What it really means to be an HNMUNer?



Photo taken during the closing ceremony of HNMUN 2014 at the Boston Park Plaza.


Every February, thousands of undergraduate students from all around the world meet in Boston, Massachusetts in an event held by Harvard students called Harvard National Model United Nations (HNMUN).

In few words, the HNMUN is an event whose purpose is to provide undergraduate students the experience of representing a country, different from where they are from, on several committees just like a real United Nations (UN) assembly. Furthermore, the topics to be discussed are the same as those addressed by the UN. However, it is not as simple as registering, writing a position paper, stating your personal beliefs regarding the issue and coming to Boston to debate.  It also means that there will be several difficulties, which you need to cope with in order to have the best experience ever.

First, since the event is on February there will a harsh winter.
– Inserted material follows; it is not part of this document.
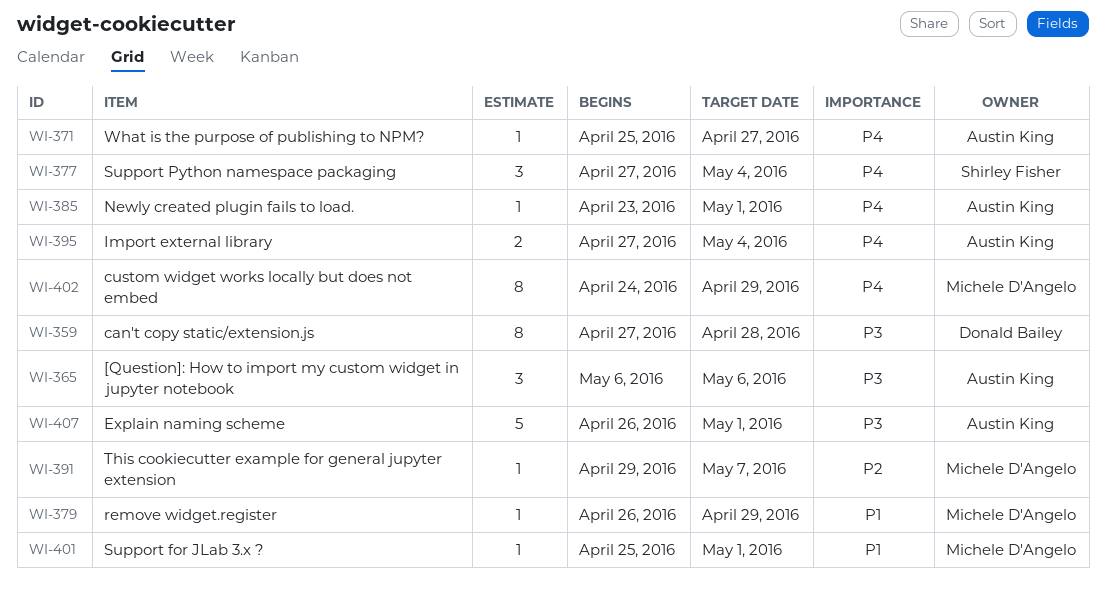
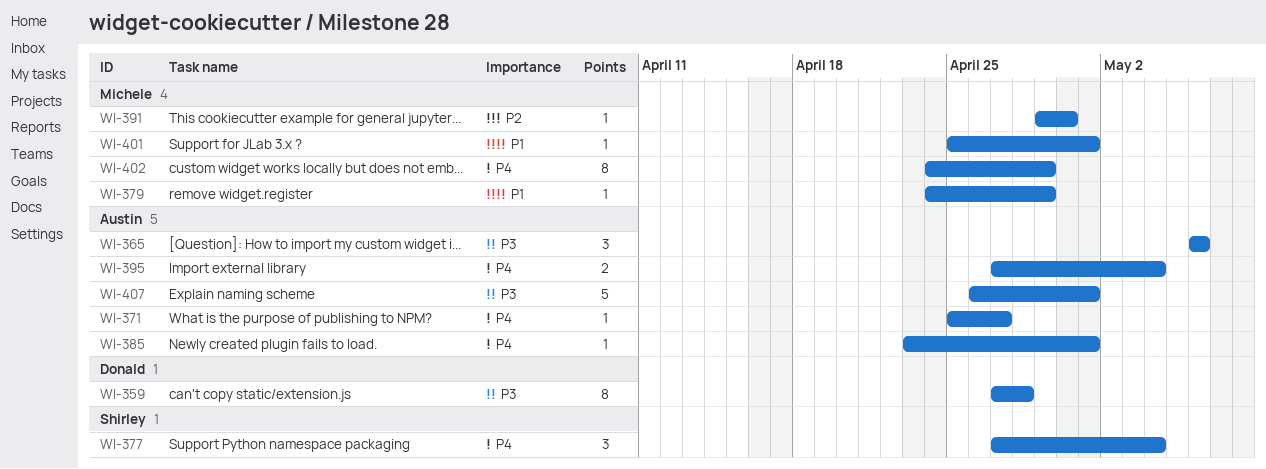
WI-379, start: Apr 26 -> Apr 24
WI-391, due: May 7 -> Apr 30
Also, snow … a lot of it. Therefore, it might be quite difficult for delegates whose country of origin does not have a harsh winter or where does not even snow! For instance, people from countries near the Equatorial Line are the ones who are prone to accidents with this first issue because weather is mild the whole year.

Second, as a delegate you need to be as much open-minded as you can be. Sure, one might say “It’s ok, back home I just ignore people.” However, if you want to succeed during the model you ought to include the ones with different beliefs, different cultures or even different way of seeing things. You must be as inclusive as possible.

Waving flags during the closing ceremony of the HNMUN 2014 at the Boston Park Plaza.

Third, you need to change the way you would address your issue if you were representing your own country. Remember, you are representing a different country now. Like it or not, you cannot act as China would do if you are representing United Sates of America.

Waving flags during the closing ceremony of the HNMUN 2014 at the Boston Park Plaza.

Fourth, do not see the everyone around you as competition. Sure, we all want to win but that is not primarily what we came for. You must see everybody as a potential friends more than allies. An ally can eventually betray you (watch your back!) but a friend would not do that.

Fifth, enjoy while it lasts. If you are the kind of person who gets very emotional when good situations come to an end, bring some tissues because you are going to need them. After 4 days of sharing ideas and spending most of the time together, the other delegates will actually become very close to you. Exchange e-mails and phone numbers with as many people as you can.

From left to right: JD García, Jon Grossman, Elina Shavlay, Donovan, Francesca Del Rosario, Elise Borothel (2nd Row) Maria Rivera, Danielle Suh, Kevin Popperman, Karishma Shah, Monica Busch

Press Corps team HNMUN 2014

Finally, count 365 days and meet with your friends again! Obviously, you are going to love the event to the point you cannot wait until the next one. Good friendship stories have begun here.

From left to right: Anais Lynn, JD García, Divjot Singh, Stephanie Muñoz, John Sununu and Jesse Steele”

Press Corps team 2015

Overall, HNMUN is more a way of living than just an event. As a delegate during the conference you will act as a sponge, like it or not, and absorb everything around you. The critical thinking you gain during the conference will be your HNMUN print and will go wherever you go, whether you travel abroad or apply for a job. And eventually, you will look back at the conference and realize how you may have acted quite silly when it came to discussing topics.